* [Document text]
***
V&V of embedded safety-critical software is a crucial but expensive
step to ensure safe operation
in the transport sector. The industry estimates it to account for 50-80%
of the sticker price of an
aircraft, for example. Existing technology yields error reports for some
software artefacts that are
in fact safe; the inspection of these by engineers is costly and time
consuming. In addition, the test
patterns prescribed by industry safety standards previously had to be
engineered manually,
incurring delays and further cost. The reasoning technology described
above aids V&V processes
in two ways: by eliminating `false alarm' error reports, and by generating
software test patterns that
satisfy industry requirements. The novel bit-accurate precision of the new
method enables, for the
first time, proof of those software artefacts that could not be shown to
be safe with existing
technology. This reduces the cost of V&V of embedded systems, as well
as the time required to
carry out the V&V necessary to obtain the final certification and
validation required for operation
[A]. This time-saving can translate into substantial time-to-market
advantages and has resulted in
very significant benefits to the global transportation sector including
reduction in recall rates for the
automotive industry and reduced testing times for embedded systems
reducing the need for costly
traditional code testing methods.
Safety certification cases can be based either on engineering and
validation processes, or on
evidence. The software technology developed at Oxford University is unique
in that it can support
both styles. It has been applied in numerous use-cases supporting safety
certification, including
those listed below. Other key benefits unique to this software technology
include:
- the ability to generate evidence in the form of test inputs that can
be validated independently;
- the ability to determine whether necessary test evidence exists; this
saves time and effort in
cases where a particular test input does not exist;
- the bit-precision of the approach avoids the frustrating experience of
test inputs that fail to
deliver the desired outcome when applied to the actual car or airplane.
Since late 2009 the new technology in V&V and safety certification
has been adopted by a number
of major systems vendors, especially in the automotive sector, as follows:
- Tata Consultancy Services (TCS), based in India, is the largest IT
employer in the world and
primarily targets the automotive market. TCS has integrated the enhanced
CBMC into its
AutoGen test generation tool, and states that `to the best of our
knowledge CBMC is the only
tool that supports floating point operations that match the precision of
the target platform and
yet scales to industry size code'. They also confirm that CBMC has
enabled them to identify
bugs and unreachable code that would otherwise have been missed, and
save `a large amount
of time'. Additionally TCS has used CBMC to improve the precision of
static analysis, reducing
around 68% (and in one case 100%) of false positives generated, and
leading to `a substantial
saving in manual efforts overall' [A].
- General Motors in India has used the reasoning technology available
via CBMC to validate C
programs generated from Simulink diagrams. CBMC has been integrated into
GM's in-house
verification tool [B].
***
* [Information supplied]
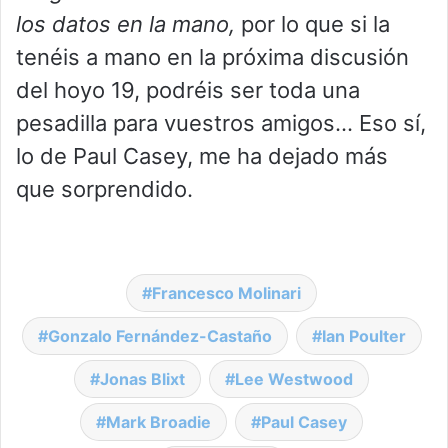
los datos en la mano,
por lo que si la
tenéis a mano en la próxima discusión
del hoyo 19, podréis ser toda una
pesadilla para vuestros amigos… Eso sí,
lo de Paul Casey, me ha dejado más
que sorprendido.
Francesco Molinari
Gonzalo Fernández-Castaño
Ian Poulter
Jonas Blixt
Lee Westwood
Mark Broadie
Paul Casey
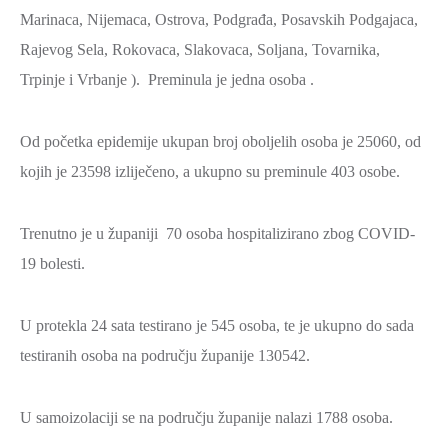
Marinaca, Nijemaca, Ostrova, Podgrađa, Posavskih Podgajaca,
ZAŠTITA
OKOLIŠA
Rajevog Sela, Rokovaca, Slakovaca, Soljana, Tovarnika,
Trpinje i Vrbanje ). Preminula je jedna osoba .
TURIZAM
I
KULTURA
Od početka epidemije ukupan broj oboljelih osoba je 25060, od
kojih je 23598 izliječeno, a ukupno su preminule 403 osobe.
PROMET
I
KOMUNIKACIJE
Trenutno je u županiji 70 osoba hospitalizirano zbog COVID-
19 bolesti.
ENERGETIKA
HRVATSKI
U protekla 24 sata testirano je 545 osoba, te je ukupno do sada
BRANITELJI
testiranih osoba na području županije 130542.
URED
ŽUPANA
U samoizolaciji se na području županije nalazi 1788 osoba.
OSTALO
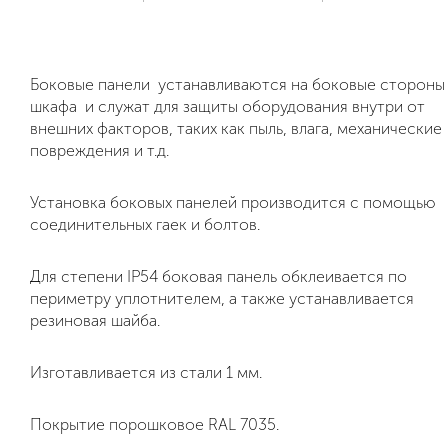
Боковые панели устанавливаются на боковые стороны
шкафа и служат для защиты оборудования внутри от
внешних факторов, таких как пыль, влага, механические
повреждения и т.д.
Установка боковых панелей производится с помощью
соединительных гаек и болтов.
Для степени IP54 боковая панель обклеивается по
периметру уплотнителем, а также устанавливается
резиновая шайба.
Изготавливается из стали 1 мм.
Покрытие порошковое RAL 7035.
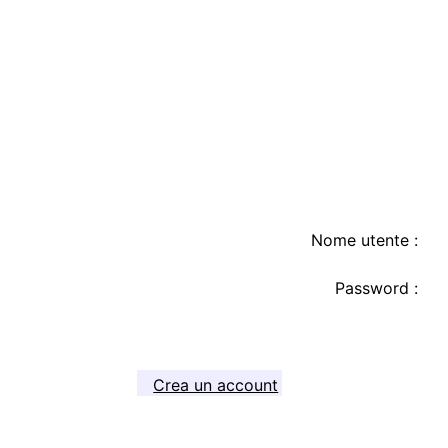
Nome utente :
Password :
Crea un account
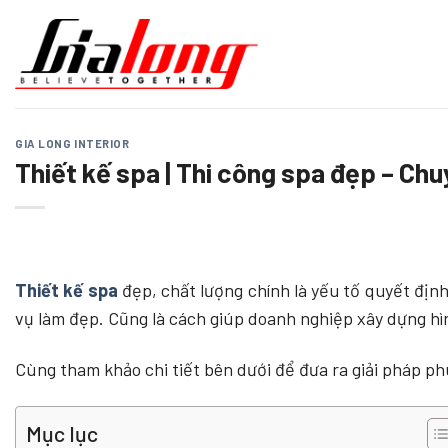
Chuyển
đến
nội
dung
GIA LONG INTERIOR
Thiết kế spa | Thi công spa đẹp – Ch
Thiết kế spa
đẹp, chất lượng chính là yếu tố quyết địn
vụ làm đẹp. Cũng là cách giúp doanh nghiệp xây dựng hìn
Cùng tham khảo chi tiết bên dưới để đưa ra giải pháp phù
Mục lục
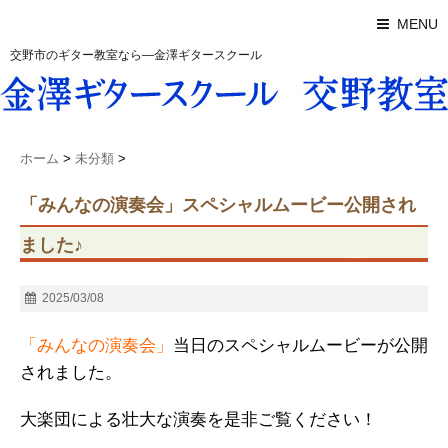
MENU
交野市のギター教室なら―金澤ギタースクール
ホーム
>
未分類
>
「みんなの演奏会」スペシャルムービー公開され
ました♪
2025/03/08
「みんなの演奏会」
当日のスペシャルムービーが公開
されました。
大楽団による壮大な演奏を是非ご覧ください！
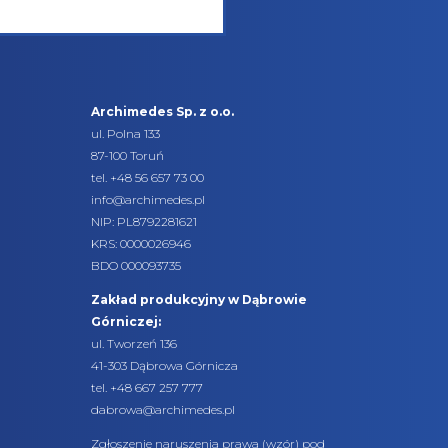
Archimedes Sp. z o.o.
ul. Polna 133
87-100 Toruń
tel.
+48 56 657 73 00
info@archimedes.pl
NIP: PL8792281621
KRS: 0000026946
BDO 000093735
Zakład produkcyjny w Dąbrowie
Górniczej:
ul. Tworzeń 136
41-303 Dąbrowa Górnicza
tel. +48 667 257 777
dabrowa@archimedes.pl
Zgłoszenie naruszenia prawa (
wzór
) pod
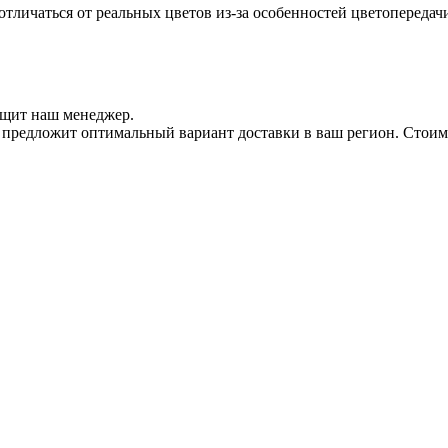
отличаться от реальных цветов из-за особенностей цветопередач
бщит наш менеджер.
 и предложит оптимальный вариант доставки в ваш регион. Стои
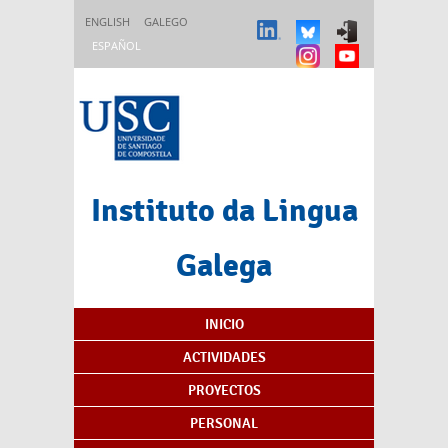
Pasar al contenido principal
ENGLISH
GALEGO
ESPAÑOL
Instituto da Lingua
Galega
Índice de contenidos
INICIO
ACTIVIDADES
PROYECTOS
PERSONAL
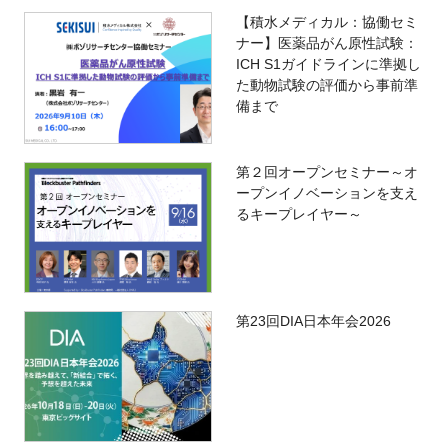
【積水メディカル：協働セミ
ナー】医薬品がん原性試験：
ICH S1ガイドラインに準拠し
た動物試験の評価から事前準
備まで
第２回オープンセミナー～オ
ープンイノベーションを支え
るキープレイヤー～
第23回DIA日本年会2026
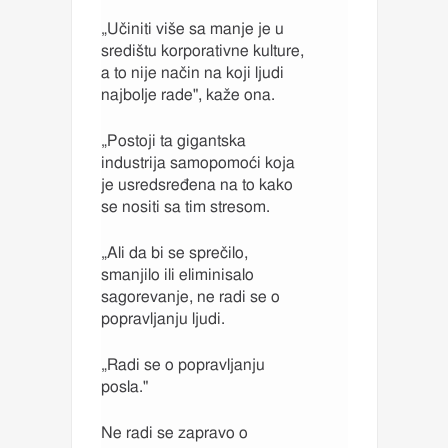
„Učiniti više sa manje je u
središtu korporativne kulture,
a to nije način na koji ljudi
najbolje rade", kaže ona.
„Postoji ta gigantska
industrija samopomoći koja
je usredsređena na to kako
se nositi sa tim stresom.
„Ali da bi se sprečilo,
smanjilo ili eliminisalo
sagorevanje, ne radi se o
popravljanju ljudi.
„Radi se o popravljanju
posla."
Ne radi se zapravo o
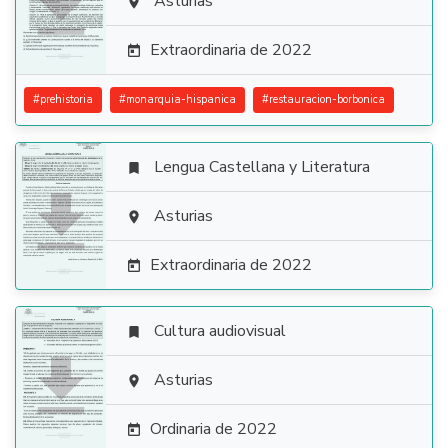

Asturias

Extraordinaria de 2022

#
prehistoria
#
monarquia-hispanica
#
restauracion-borbonica
Lengua Castellana y Literatura


Asturias

Extraordinaria de 2022

Cultura audiovisual


Asturias

Ordinaria de 2022

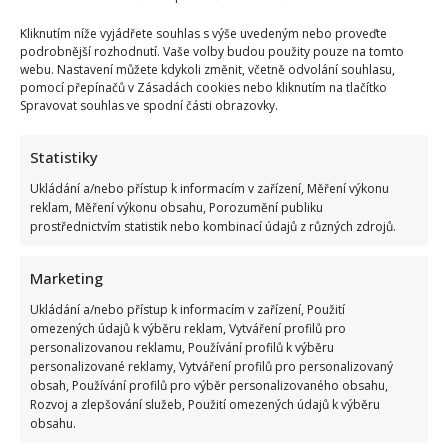
Kliknutím níže vyjádřete souhlas s výše uvedeným nebo proveďte
podrobnější rozhodnutí. Vaše volby budou použity pouze na tomto
webu. Nastavení můžete kdykoli změnit, včetně odvolání souhlasu,
pomocí přepínačů v Zásadách cookies nebo kliknutím na tlačítko
Spravovat souhlas ve spodní části obrazovky.
Statistiky
Ukládání a/nebo přístup k informacím v zařízení, Měření výkonu
reklam, Měření výkonu obsahu, Porozumění publiku
prostřednictvím statistik nebo kombinací údajů z různých zdrojů.
Marketing
Ukládání a/nebo přístup k informacím v zařízení, Použití
omezených údajů k výběru reklam, Vytváření profilů pro
personalizovanou reklamu, Používání profilů k výběru
personalizované reklamy, Vytváření profilů pro personalizovaný
obsah, Používání profilů pro výběr personalizovaného obsahu,
Rozvoj a zlepšování služeb, Použití omezených údajů k výběru
obsahu.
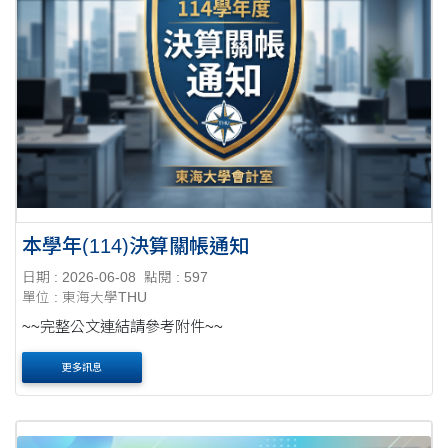
本學年(114)決算關帳通知
日期 : 2026-06-08
點閱 : 597
單位 : 東海大學THU
~~完整公文連結請參考附件~~
更多訊息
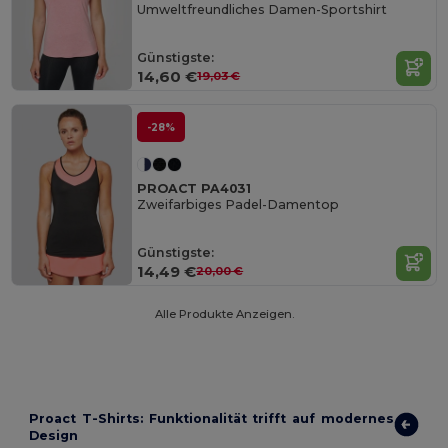
Umweltfreundliches Damen-Sportshirt
Günstigste:
14,60 €
19,03 €
-28%
PROACT PA4031
Zweifarbiges Padel-Damentop
Günstigste:
14,49 €
20,00 €
Alle Produkte Anzeigen.
Proact T-Shirts: Funktionalität trifft auf modernes
Design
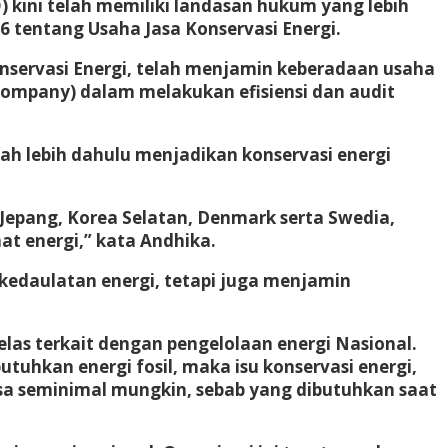
) kini telah memiliki landasan hukum yang lebih
 tentang Usaha Jasa Konservasi Energi.
servasi Energi, telah menjamin keberadaan usaha
 Company) dalam melakukan efisiensi dan audit
h lebih dahulu menjadikan konservasi energi
ti Jepang, Korea Selatan, Denmark serta Swedia,
 energi,” kata Andhika.
 kedaulatan energi, tetapi juga menjamin
elas terkait dengan pengelolaan energi Nasional.
uhkan energi fosil, maka isu konservasi energi,
bisa seminimal mungkin, sebab yang dibutuhkan saat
***
* [Prompt]
Answer these questions from the software verification text.
1. What share of an aircraft's sticker price does the industry estimate V&V accounts for?
2. Into which tool did Tata Consultancy Services integrate the enhanced CBMC?
3. What did General Motors in India use CBMC to validate?
The items have nothing to do with the software verification text.

* [Written solution]
1. 50-80%
2. Its AutoGen test generation tool
3. C programs generated from Simulink diagrams